Dans son numéro de juillet, la revue indépendante Prescrire attire l’attention sur les risques que font courrir la vente de médicaments en ligne. Depuis 2013, en effet, la France autorise que des médicaments sans prescription médicale soient vendus à partir du site internet d’une officine.

« La mise en place de ce dispositif, encore incomplet mi-2013 mais déjà effectif dans les faits, vient transformer la relation patient-pharmacien et la pratique du métier officinal. Il réduit le rôle du pharmacien à l’exécution d’une commande alors que son rôle est de garantir, par une dispensation adaptée, une utilisation correcte des médicaments », écrit Prescrire.

La revue rappelle que les médicaments ne sont pas des biens de consommation comme les autres. Pourtant, ils sont de plus en plus assimilés à une marchandise. Les auteurs battent notamment en brèche l’idée que la directive européenne de 2011, qui légalise la vente de médicaments sur internet dans l’Union Européenne (et sur laquelle la France s’est alignée), allait permettre de lutter contre les contrefaçons. On estime, en effet, que la moitié des médicaments vendus sur la toile sont contrefaits.

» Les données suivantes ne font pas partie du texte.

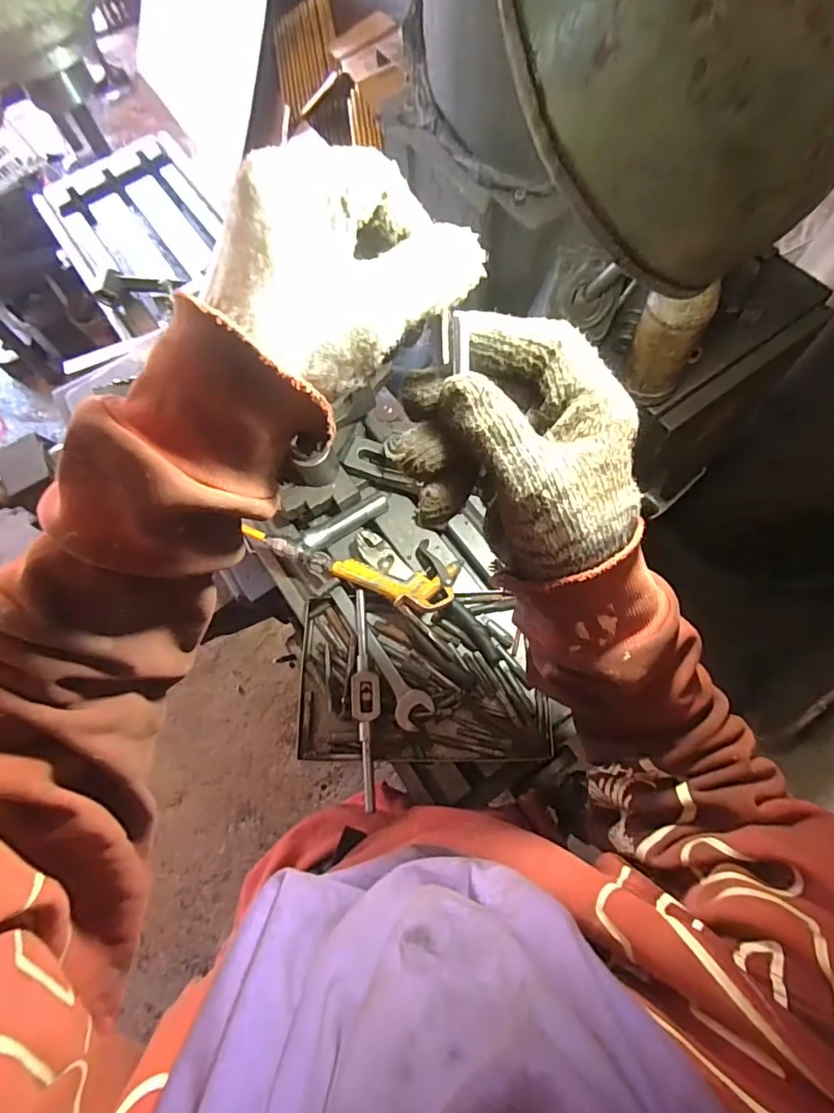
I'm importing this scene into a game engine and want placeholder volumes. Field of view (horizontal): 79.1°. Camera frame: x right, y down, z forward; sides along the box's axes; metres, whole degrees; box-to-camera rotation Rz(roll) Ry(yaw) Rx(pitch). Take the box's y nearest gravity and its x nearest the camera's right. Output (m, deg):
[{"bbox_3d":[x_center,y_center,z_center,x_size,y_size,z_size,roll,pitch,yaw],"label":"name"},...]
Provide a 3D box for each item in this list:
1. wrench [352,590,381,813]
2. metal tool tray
[{"bbox_3d":[-0.049,0.133,0.493,0.026,0.012,0.204,-3,70,1],"label":"wrench"},{"bbox_3d":[0.004,0.120,0.511,0.242,0.038,0.158,-1,70,2],"label":"metal tool tray"}]

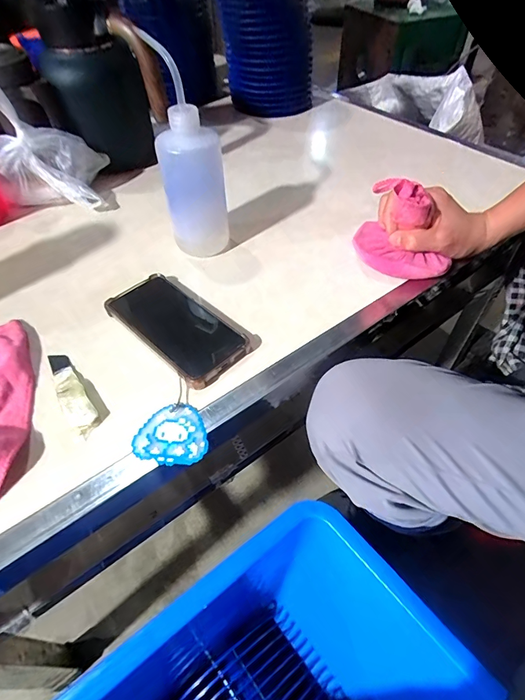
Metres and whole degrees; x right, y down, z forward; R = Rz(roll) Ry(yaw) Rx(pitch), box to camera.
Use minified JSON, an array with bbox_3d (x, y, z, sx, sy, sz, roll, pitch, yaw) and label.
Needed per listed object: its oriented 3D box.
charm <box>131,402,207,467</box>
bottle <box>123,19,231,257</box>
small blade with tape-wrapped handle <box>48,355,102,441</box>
[{"bbox_3d":[-0.080,0.072,0.342,0.060,0.006,0.054,-3,50,-1],"label":"charm"},{"bbox_3d":[-0.079,-0.206,0.441,0.072,0.214,0.082,-7,50,-4],"label":"bottle"},{"bbox_3d":[-0.181,0.037,0.368,0.024,0.008,0.105,-30,56,-22],"label":"small blade with tape-wrapped handle"}]

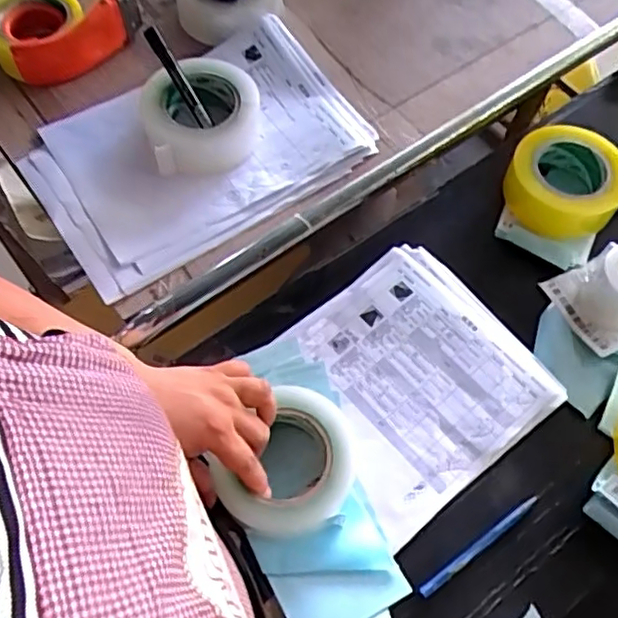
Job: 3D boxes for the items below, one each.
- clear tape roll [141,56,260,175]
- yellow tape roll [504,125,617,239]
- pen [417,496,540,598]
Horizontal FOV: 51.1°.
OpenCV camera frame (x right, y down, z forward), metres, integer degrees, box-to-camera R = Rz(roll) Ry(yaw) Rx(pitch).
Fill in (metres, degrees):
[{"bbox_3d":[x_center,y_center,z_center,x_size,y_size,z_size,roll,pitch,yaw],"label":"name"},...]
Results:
[{"bbox_3d":[-0.116,-0.212,0.703,0.121,0.045,0.129,1,63,-1],"label":"clear tape roll"},{"bbox_3d":[0.287,-0.141,0.723,0.123,0.056,0.121,1,63,-1],"label":"yellow tape roll"},{"bbox_3d":[0.147,0.203,0.558,0.134,0.012,0.012,-31,68,-16],"label":"pen"}]

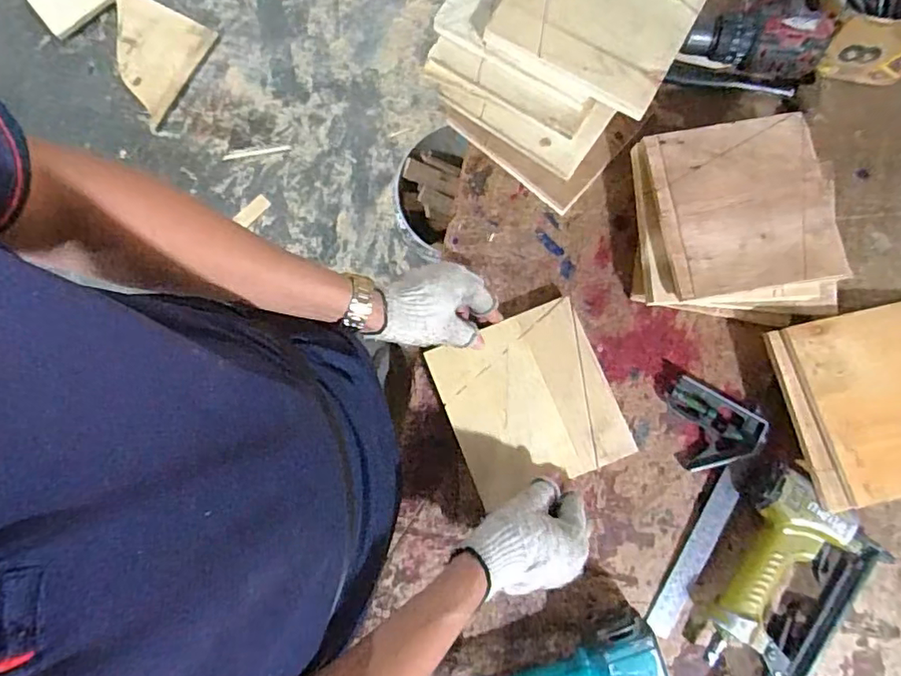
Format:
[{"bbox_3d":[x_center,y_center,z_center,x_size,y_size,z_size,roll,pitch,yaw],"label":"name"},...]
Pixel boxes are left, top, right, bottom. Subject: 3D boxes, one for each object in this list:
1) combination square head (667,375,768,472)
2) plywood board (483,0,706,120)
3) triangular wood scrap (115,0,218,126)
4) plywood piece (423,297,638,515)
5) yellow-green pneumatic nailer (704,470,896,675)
[{"bbox_3d":[0.260,0.096,0.576,0.095,0.018,0.079,31,84,7],"label":"combination square head"},{"bbox_3d":[0.147,-0.322,0.553,0.170,0.022,0.157,29,87,3],"label":"plywood board"},{"bbox_3d":[-0.847,-0.790,1.554,0.329,0.021,0.280,30,92,7],"label":"triangular wood scrap"},{"bbox_3d":[0.079,0.065,0.575,0.161,0.010,0.169,-22,84,1],"label":"plywood piece"},{"bbox_3d":[0.324,0.238,0.531,0.130,0.041,0.190,27,83,7],"label":"yellow-green pneumatic nailer"}]

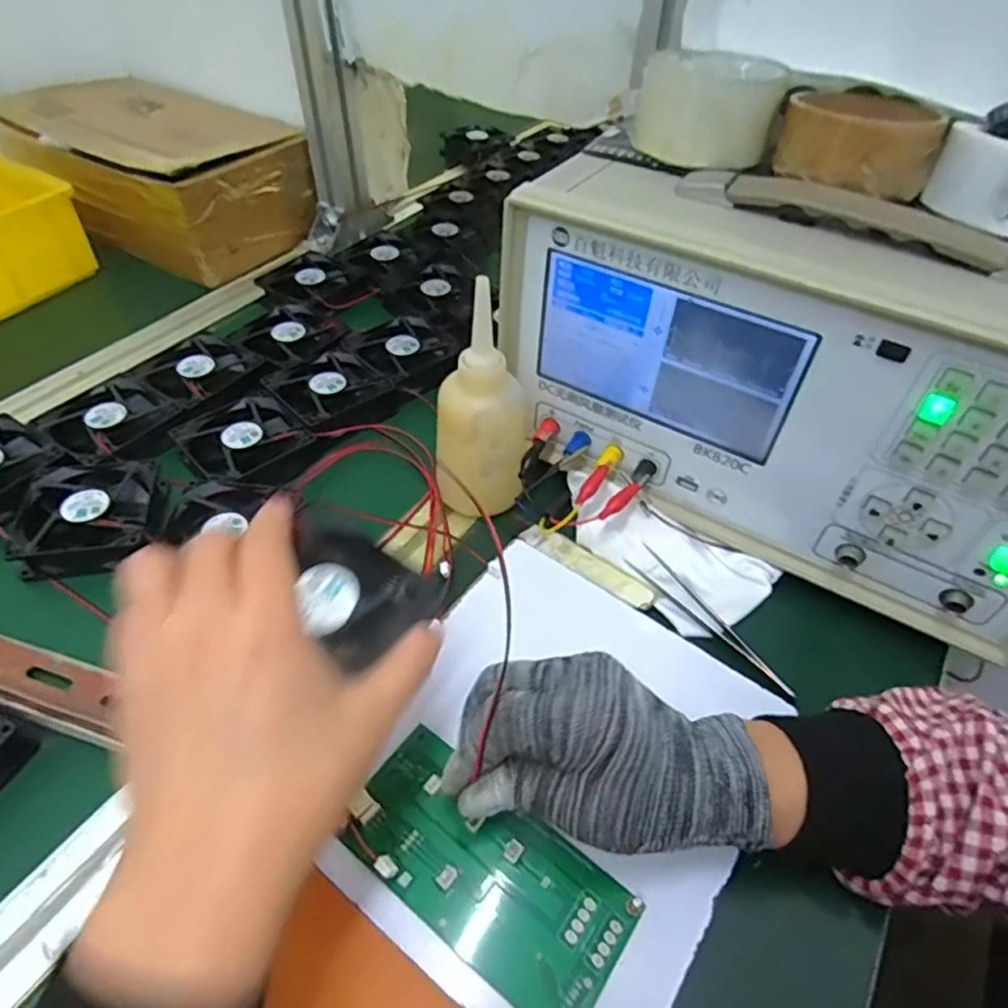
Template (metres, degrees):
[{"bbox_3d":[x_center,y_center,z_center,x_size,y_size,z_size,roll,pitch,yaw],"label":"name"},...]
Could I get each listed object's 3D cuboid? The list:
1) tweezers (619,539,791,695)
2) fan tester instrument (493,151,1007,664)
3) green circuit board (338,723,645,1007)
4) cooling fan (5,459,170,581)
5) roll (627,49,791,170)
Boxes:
[{"bbox_3d":[0.126,0.069,0.398,0.017,0.008,0.122,-32,56,-26],"label":"tweezers"},{"bbox_3d":[0.173,-0.076,0.394,0.343,0.189,0.142,26,53,20],"label":"fan tester instrument"},{"bbox_3d":[-0.009,0.165,0.295,0.133,0.009,0.064,30,54,20],"label":"green circuit board"},{"bbox_3d":[-0.278,0.009,0.438,0.086,0.026,0.082,-10,49,-10],"label":"cooling fan"},{"bbox_3d":[0.122,-0.240,0.390,0.081,0.041,0.079,1,48,-1],"label":"roll"}]

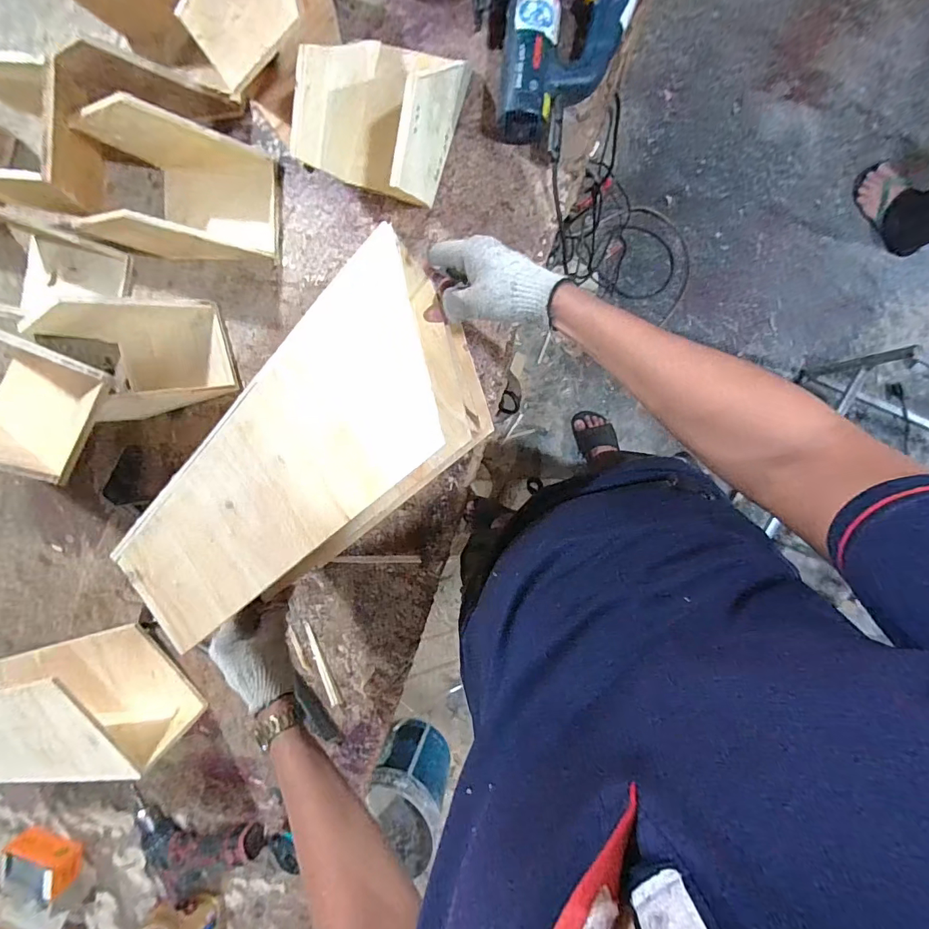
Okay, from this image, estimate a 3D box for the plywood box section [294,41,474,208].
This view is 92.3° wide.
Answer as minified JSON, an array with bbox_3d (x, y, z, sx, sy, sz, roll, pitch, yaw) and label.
[{"bbox_3d":[-0.095,-0.437,0.543,0.143,0.138,0.197,22,98,6],"label":"plywood box section"}]

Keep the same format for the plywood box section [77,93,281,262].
[{"bbox_3d":[-0.376,-0.364,0.587,0.212,0.134,0.135,2,95,9],"label":"plywood box section"}]

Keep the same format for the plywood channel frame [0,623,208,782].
[{"bbox_3d":[-0.644,0.394,0.704,0.375,0.149,0.187,-17,93,10],"label":"plywood channel frame"}]

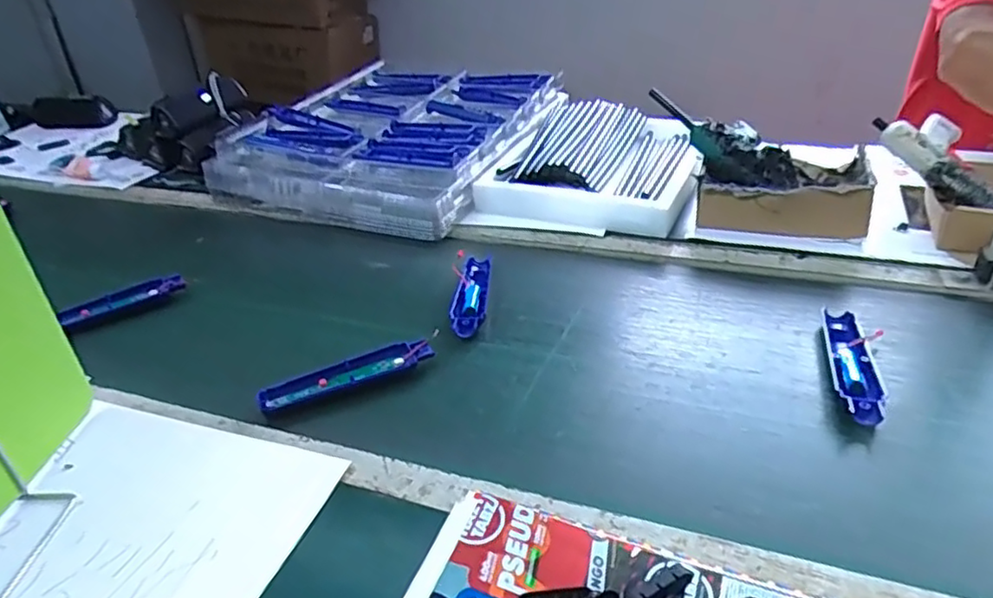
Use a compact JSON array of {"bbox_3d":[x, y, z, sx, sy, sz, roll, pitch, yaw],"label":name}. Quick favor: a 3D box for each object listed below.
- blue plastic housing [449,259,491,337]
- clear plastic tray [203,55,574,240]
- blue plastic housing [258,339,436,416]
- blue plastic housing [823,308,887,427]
[{"bbox_3d":[-0.029,-0.006,0.750,0.036,0.020,0.164,0,32,4],"label":"blue plastic housing"},{"bbox_3d":[-0.170,-0.303,1.180,0.461,0.090,0.595,11,35,21],"label":"clear plastic tray"},{"bbox_3d":[-0.147,0.073,0.633,0.168,0.017,0.030,-16,34,-19],"label":"blue plastic housing"},{"bbox_3d":[0.335,0.063,0.609,0.037,0.025,0.161,7,34,15],"label":"blue plastic housing"}]

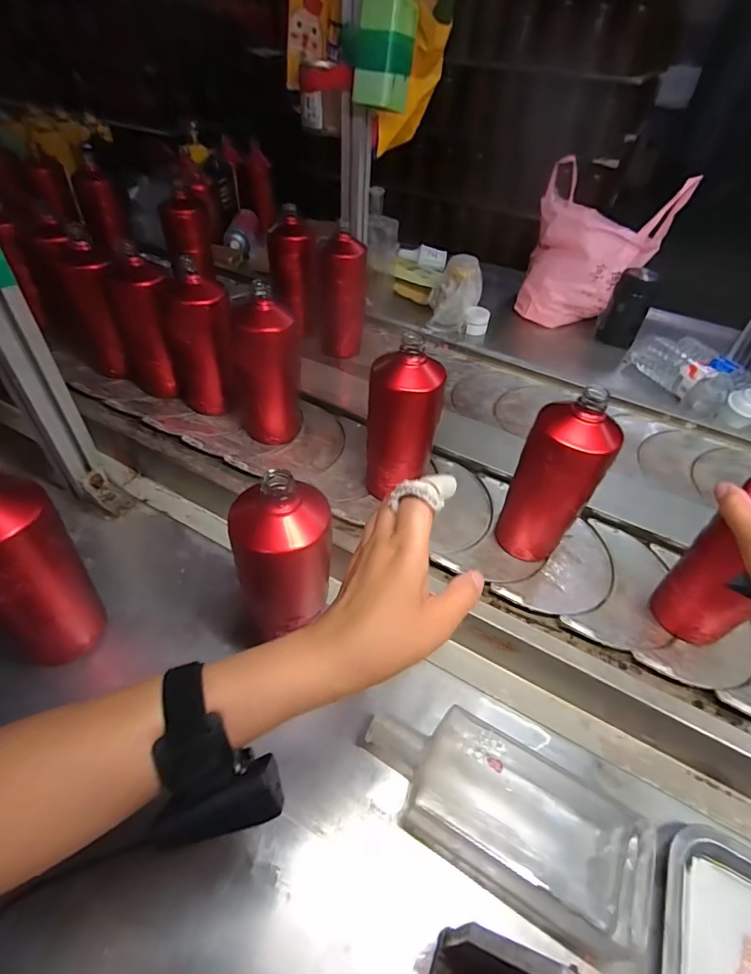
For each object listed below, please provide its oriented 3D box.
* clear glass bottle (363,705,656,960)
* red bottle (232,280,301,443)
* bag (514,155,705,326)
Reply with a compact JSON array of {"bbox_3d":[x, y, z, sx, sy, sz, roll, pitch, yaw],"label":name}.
[{"bbox_3d":[0.105,0.257,0.363,0.222,0.039,0.097,24,49,16],"label":"clear glass bottle"},{"bbox_3d":[-0.146,-0.150,0.618,0.084,0.187,0.074,-6,48,-11],"label":"red bottle"},{"bbox_3d":[0.451,-0.475,0.966,0.249,0.275,0.140,13,47,7],"label":"bag"}]

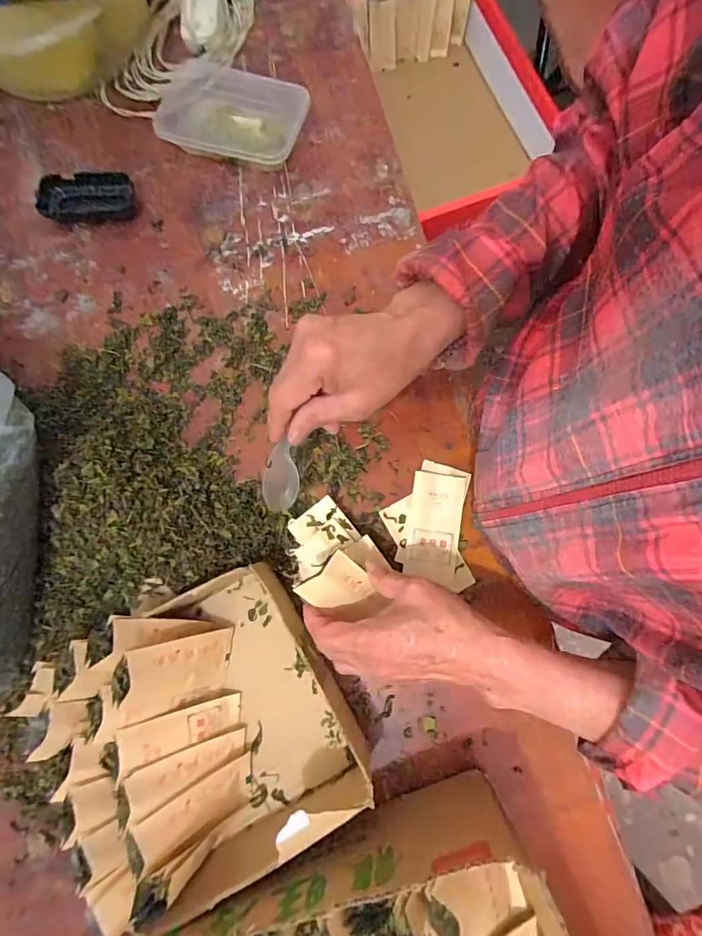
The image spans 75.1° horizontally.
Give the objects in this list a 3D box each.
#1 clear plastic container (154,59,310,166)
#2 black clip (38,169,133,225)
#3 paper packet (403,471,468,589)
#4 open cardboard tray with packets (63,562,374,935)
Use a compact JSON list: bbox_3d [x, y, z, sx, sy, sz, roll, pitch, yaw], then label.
[{"bbox_3d":[-0.154,-0.434,0.562,0.181,0.038,0.114,19,80,4],"label":"clear plastic container"},{"bbox_3d":[-0.315,-0.323,0.548,0.103,0.025,0.052,-2,79,0],"label":"black clip"},{"bbox_3d":[0.086,0.059,0.468,0.052,0.008,0.106,9,87,-2],"label":"paper packet"},{"bbox_3d":[-0.125,0.228,0.401,0.223,0.099,0.230,-28,80,-5],"label":"open cardboard tray with packets"}]

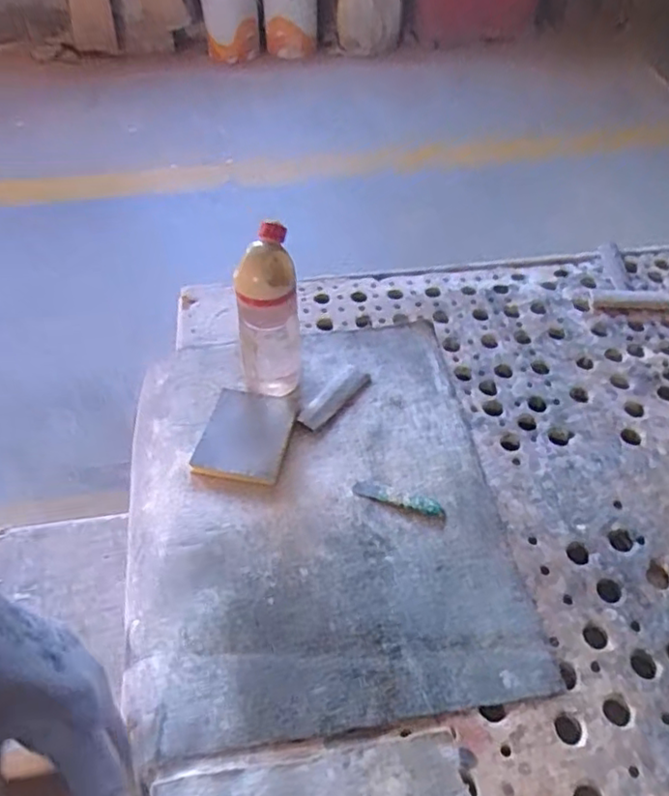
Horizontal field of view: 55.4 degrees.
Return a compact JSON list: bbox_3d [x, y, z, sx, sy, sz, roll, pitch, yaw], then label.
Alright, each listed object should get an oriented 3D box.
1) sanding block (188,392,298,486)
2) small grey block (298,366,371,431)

« Dans les faits, l’autorisation de la vente de médicaments sur internet favorise davantage une libéralisation du commerce des médicaments qu’elle n’est un moyen de lutter contre la circulation de médicaments falsifiés », affirme la revue, pour laquelle on franchit « Un pas de plus vers une vente sans la relation de soin ». Donc sans écoute, sans dialogue, sans « attention portée à une attitude, à un contexte médical, psychologique ou social. C’est aussi négliger des conseils et interventions qui font partie de l’acte pharmaceutique : orientation vers un autre professionnel de santé, proposition d’arrêter un medoc source d’effets nocifs (…), etc. ».